With the reality setting in that the Pittsburgh Steelers will be tasked with playing the next month or two without Pro Bowl quarterback Ben Roethlisberger, it is clear that the offense must change tactics in order to stay competitive, a fact that even head coach Mike Tomlin acknowledged yesterday in his press conference.
Roethlisberger’s backup, Michael Vick, has only been with the team for about a month or so, and has a limited understanding and level of comfort with the offense, so part of that process will consist of curtailing the playbook to limit it to the plays that Vick is comfortable running when possible.
But the reality is, or at least should be, that the Steelers do not want him throwing the ball more than he has to, which means that the offense must find success on the ground. It is something that they have been able to do, more or less, through the first three games.
Through three games, the Steelers have already scored five rushing touchdowns—the first from Will Johnson, the next three from DeAngelo Williams, and finally one from Le’Veon Bell. Compared to last season, during which they did not record their fifth rushing touchdown until the last day of November in New Orleans, this is a sprinter’s pace.
The Steelers did pick up the pace at the end of last season, during which Bell scored five rushing touchdowns in December, and so far, the offense has seemingly been able to pick up where they left off in that regard, which is a very welcome sign.
The team has managed to run pretty well overall, however, totaling 286 yards on 66 carries for an average of 4.33 yards per carry when the running backs run the ball. That includes Johnson’s four carries for seven total yards.
During the first two games, which were started by Williams due to Bell’s suspension, the new Steelers back rushed 41 times for 204 yards, averaging just under five yards per rush. He had just one carry for two yards in the last game, however, due to Bell’s return.
Bell rushed the ball 19 times in his return, but found some tough sledding, as he was only able to gain 62 yards, a total that included four plays for negative yardage against the Rams’ powerful defensive front four, which certainly has the potential to be dominant when they are playing to their potential.

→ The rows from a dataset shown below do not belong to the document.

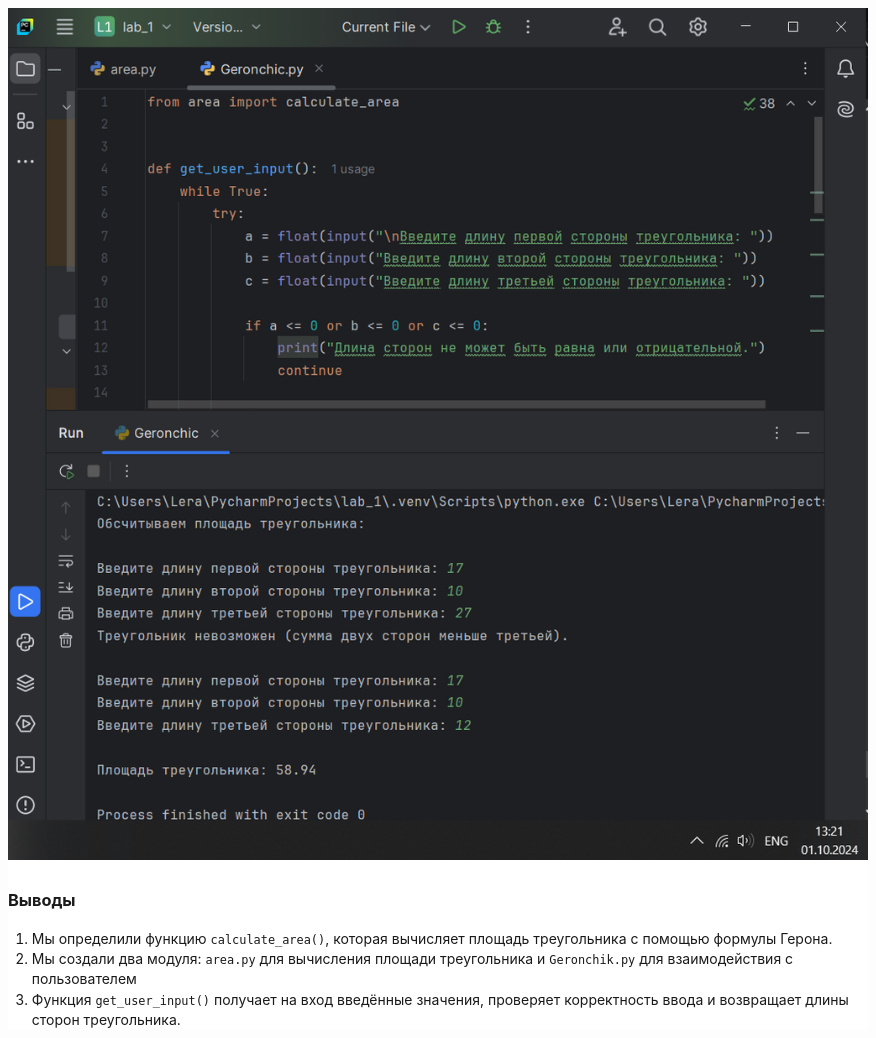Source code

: ![Меню](https://github.com/Shtuchkina/Lerin-sklad/blob/%D0%A2%D0%B5%D0%BC%D0%B0_4/%D0%A2%D0%B5%D0%BC%D0%B0%204/Screenshot%202024-10-01%20132208.png?raw=true)

### Выводы
1. Мы определили функцию `calculate_area()`, которая вычисляет площадь треугольника с помощью формулы Герона.
2. Мы создали два модуля: `area.py` для вычисления площади треугольника и `Geronchik.py` для взаимодействия с пользователем 
3. Функция `get_user_input()` получает на вход введённые значения, проверяет корректность ввода и возвращает длины сторон треугольника.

Although the Steelers have only accumulated two explosive plays thus far in the running game, including one from Williams in the season opener and one from Bell on Sunday, they have managed 10 runs of double digits, which on 66 rushes is a nice average.
Compare that to a total of seven negative runs on the year to date when a running back is carrying the ball, a number that excludes ‘runs’ from quarterbacks. Only six more plays went for zero yards, two of which came from Johnson.
The Steelers have a running game that can shoulder much of the offensive load with Roethlisberger out. It will be up to Tomlin and offensive coordinator Todd Haley to maximize the running backs’ effectiveness during this span.